Penalty: Thirty- to 100-percent of the amount that should have been distributed.
Excess Business Holdings
IRC section 4943 provides that a private foundation and its disqualified persons may not—together—own more than 20 percent of voting stock in a business enterprise. Again, there are exceptions to this rule. The two-percent de minimis rule provides an exception to the excess business holdings rules if the private foundation owns 2 percent or less of the voting stock and 2 percent or less in value of all outstanding shares of all classes of stock. Additionally, a private foundation and its disqualified persons may own up to 35 percent of a business enterprise if it can be shown that one or more persons who are not disqualified persons have effective control of the enterprise.
Penalty: Sale of investment to comply with requirements; possible 10-percent tax on the value of excess business holdings.
IRC section 4944 provides private foundations may not invest in a manner as to jeopardize the carrying out of any of its exempt purposes. While there is no hard and fast rule as to what type of investments would run afoul of this rule, prudent investments would tend to not “jeopardize the carrying out of any” of the private foundation’s exempt purposes.
Penalty: Removal of investments “from jeopardy”; ten-percent tax on the jeopardizing investment.
IRC section 4955 precludes private foundations from making “taxable expenditures.” Taxable expenditures include, among others, amounts paid or incurred to lobby; to influence the outcome of a specific public election; or as a grant to an individual for travel, study, or other similar purpose (unless certain procedures are put in place).

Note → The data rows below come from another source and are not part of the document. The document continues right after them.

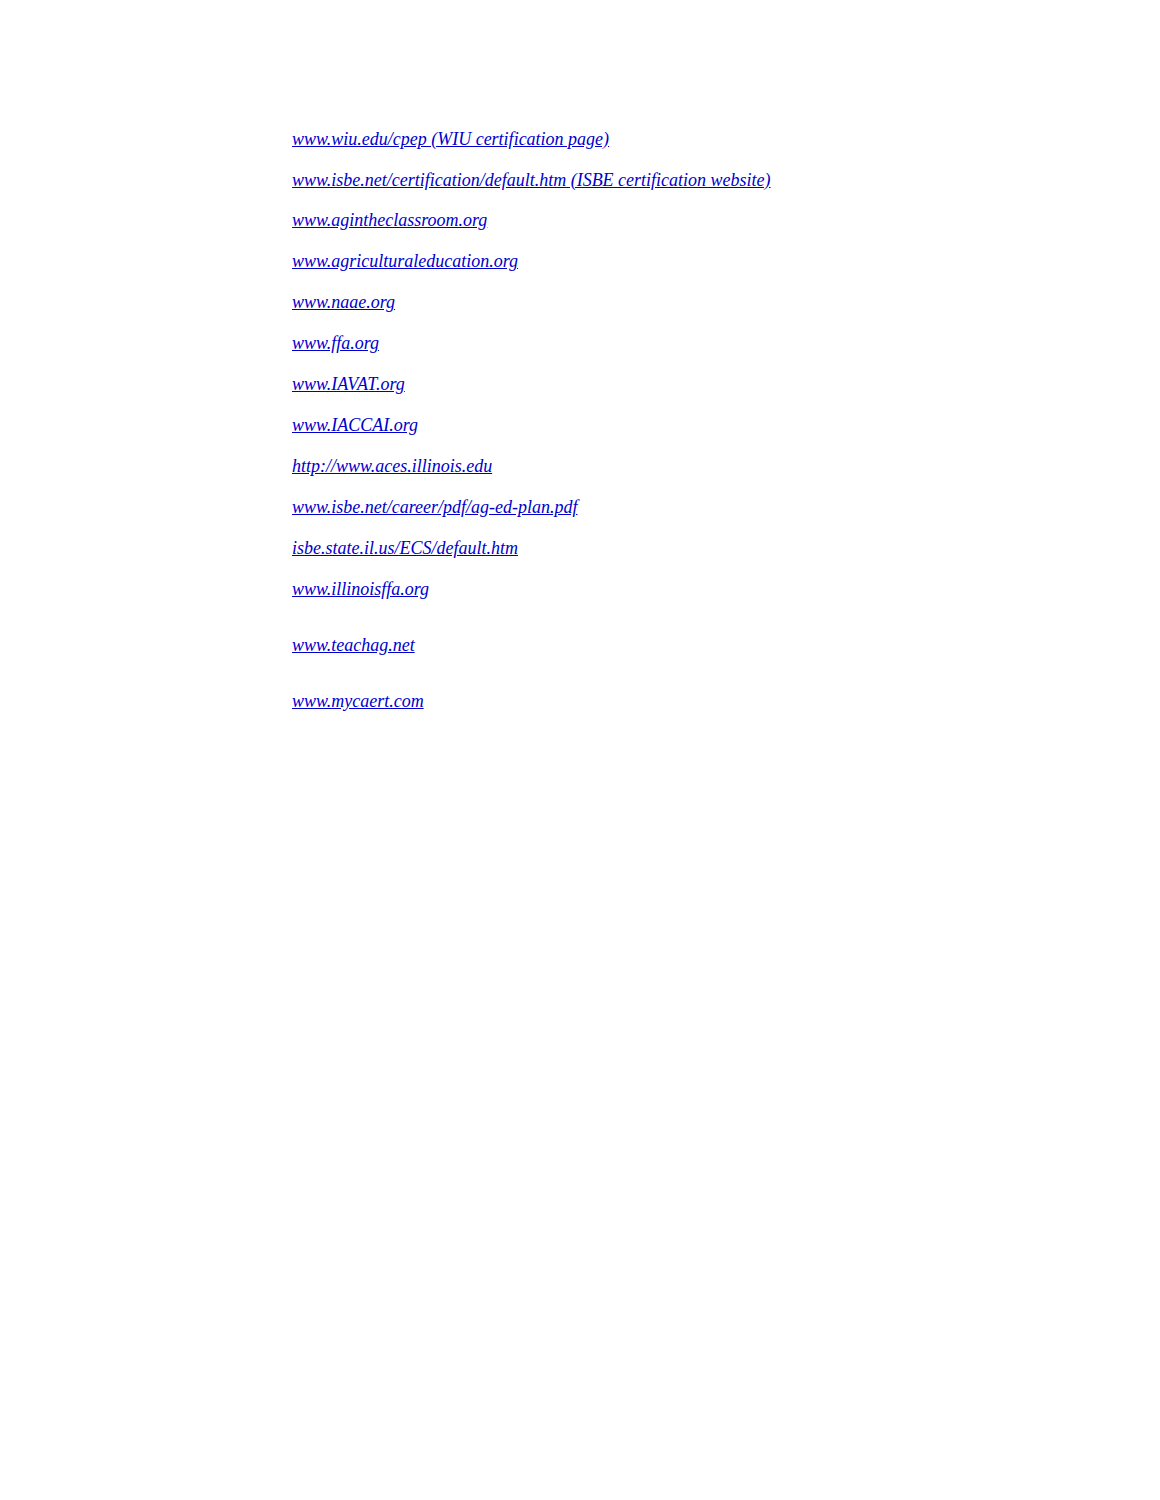www.wiu.edu/cpep (WIU certification page)
www.isbe.net/certification/default.htm (ISBE certification website)
www.agintheclassroom.org
www.agriculturaleducation.org
www.naae.org
www.ffa.org
www.IAVAT.org
www.IACCAI.org
http://www.aces.illinois.edu
www.isbe.net/career/pdf/ag-ed-plan.pdf
isbe.state.il.us/ECS/default.htm
www.illinoisffa.org
www.teachag.net
www.mycaert.com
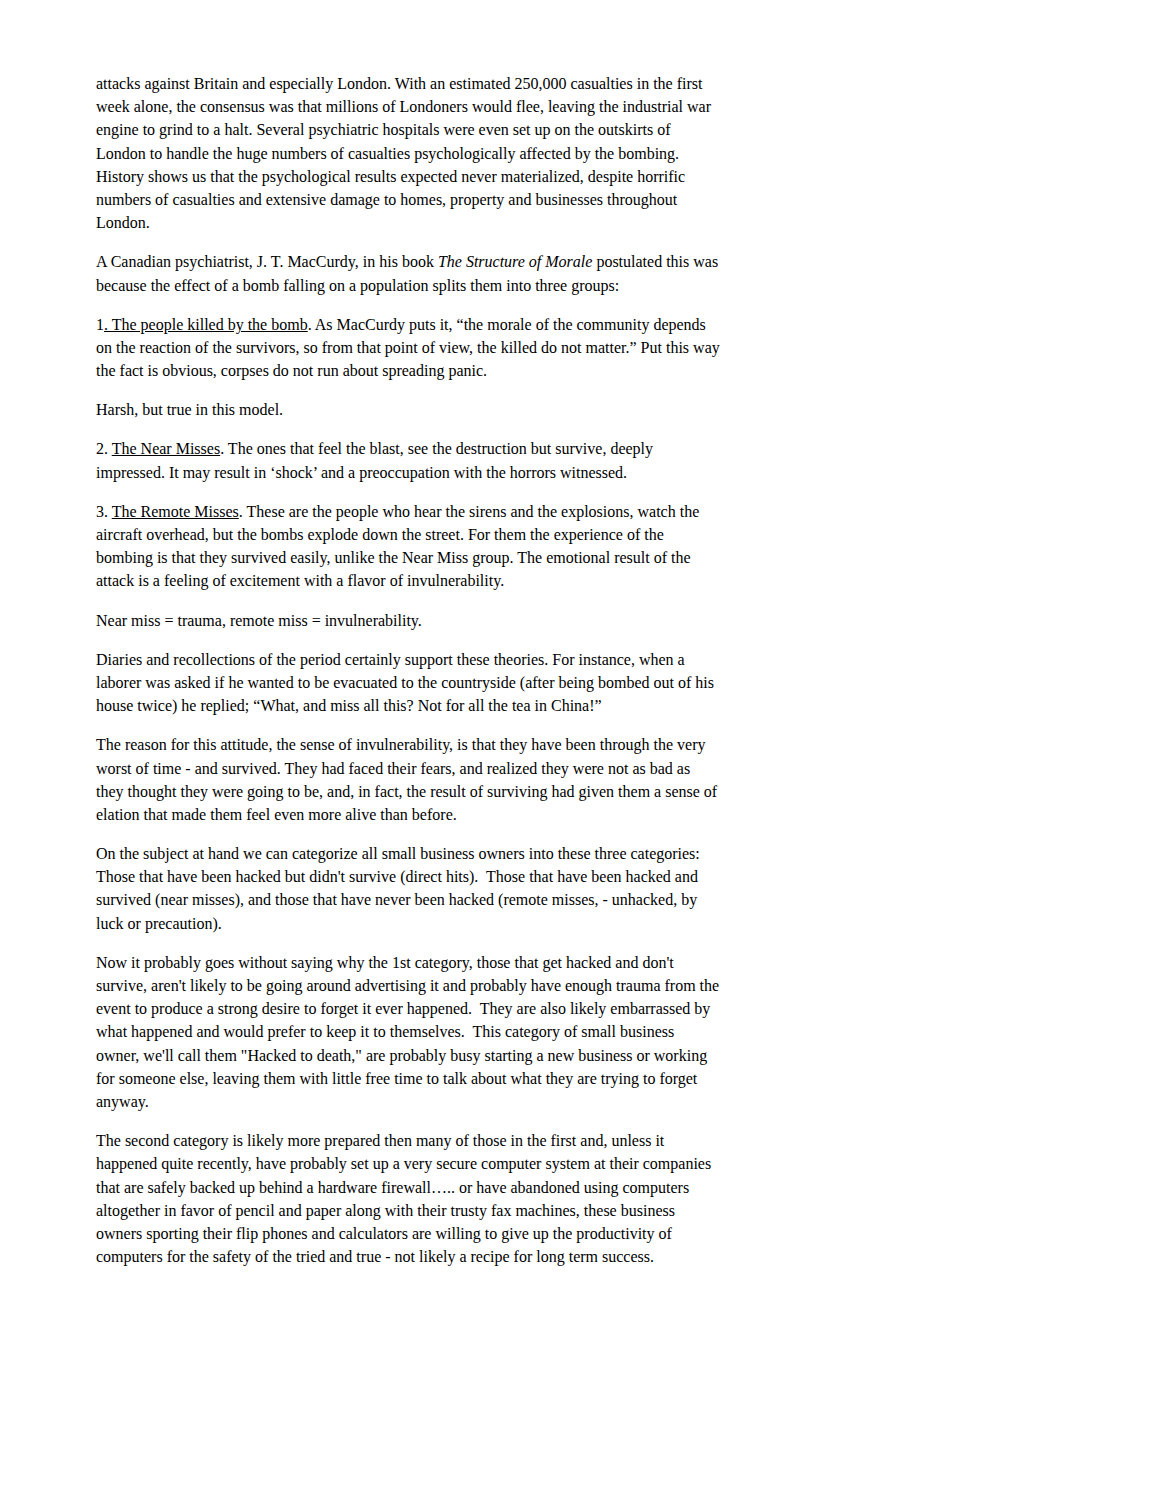attacks against Britain and especially London. With an estimated 250,000 casualties in the first week alone, the consensus was that millions of Londoners would flee, leaving the industrial war engine to grind to a halt. Several psychiatric hospitals were even set up on the outskirts of London to handle the huge numbers of casualties psychologically affected by the bombing.
History shows us that the psychological results expected never materialized, despite horrific numbers of casualties and extensive damage to homes, property and businesses throughout London.
A Canadian psychiatrist, J. T. MacCurdy, in his book The Structure of Morale postulated this was because the effect of a bomb falling on a population splits them into three groups:
1. The people killed by the bomb. As MacCurdy puts it, “the morale of the community depends on the reaction of the survivors, so from that point of view, the killed do not matter.” Put this way the fact is obvious, corpses do not run about spreading panic.
Harsh, but true in this model.
2. The Near Misses. The ones that feel the blast, see the destruction but survive, deeply impressed. It may result in ‘shock’ and a preoccupation with the horrors witnessed.
3. The Remote Misses. These are the people who hear the sirens and the explosions, watch the aircraft overhead, but the bombs explode down the street. For them the experience of the bombing is that they survived easily, unlike the Near Miss group. The emotional result of the attack is a feeling of excitement with a flavor of invulnerability.
Near miss = trauma, remote miss = invulnerability.
Diaries and recollections of the period certainly support these theories. For instance, when a laborer was asked if he wanted to be evacuated to the countryside (after being bombed out of his house twice) he replied; “What, and miss all this? Not for all the tea in China!”
The reason for this attitude, the sense of invulnerability, is that they have been through the very worst of time - and survived. They had faced their fears, and realized they were not as bad as they thought they were going to be, and, in fact, the result of surviving had given them a sense of elation that made them feel even more alive than before.
On the subject at hand we can categorize all small business owners into these three categories: Those that have been hacked but didn't survive (direct hits). Those that have been hacked and survived (near misses), and those that have never been hacked (remote misses, - unhacked, by luck or precaution).
Now it probably goes without saying why the 1st category, those that get hacked and don't survive, aren't likely to be going around advertising it and probably have enough trauma from the event to produce a strong desire to forget it ever happened. They are also likely embarrassed by what happened and would prefer to keep it to themselves. This category of small business owner, we'll call them "Hacked to death," are probably busy starting a new business or working for someone else, leaving them with little free time to talk about what they are trying to forget anyway.
The second category is likely more prepared then many of those in the first and, unless it happened quite recently, have probably set up a very secure computer system at their companies that are safely backed up behind a hardware firewall….. or have abandoned using computers altogether in favor of pencil and paper along with their trusty fax machines, these business owners sporting their flip phones and calculators are willing to give up the productivity of computers for the safety of the tried and true - not likely a recipe for long term success.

Penalties: Five- to 50-percent of the taxable expenditure.
Excise Tax on Net Investment Income
As with other tax-exempt organizations, private foundations generally do not pay income tax. Private foundations do, however, pay an annual 1- or 2-percent excise tax on their net investment income. This tax is used to offset the Federal government’s expenses incurred to regulate private foundation.
The material in this blog is not intended, nor should it be construed or relied upon, as legal advice. Please consult with an attorney if specific legal information is needed.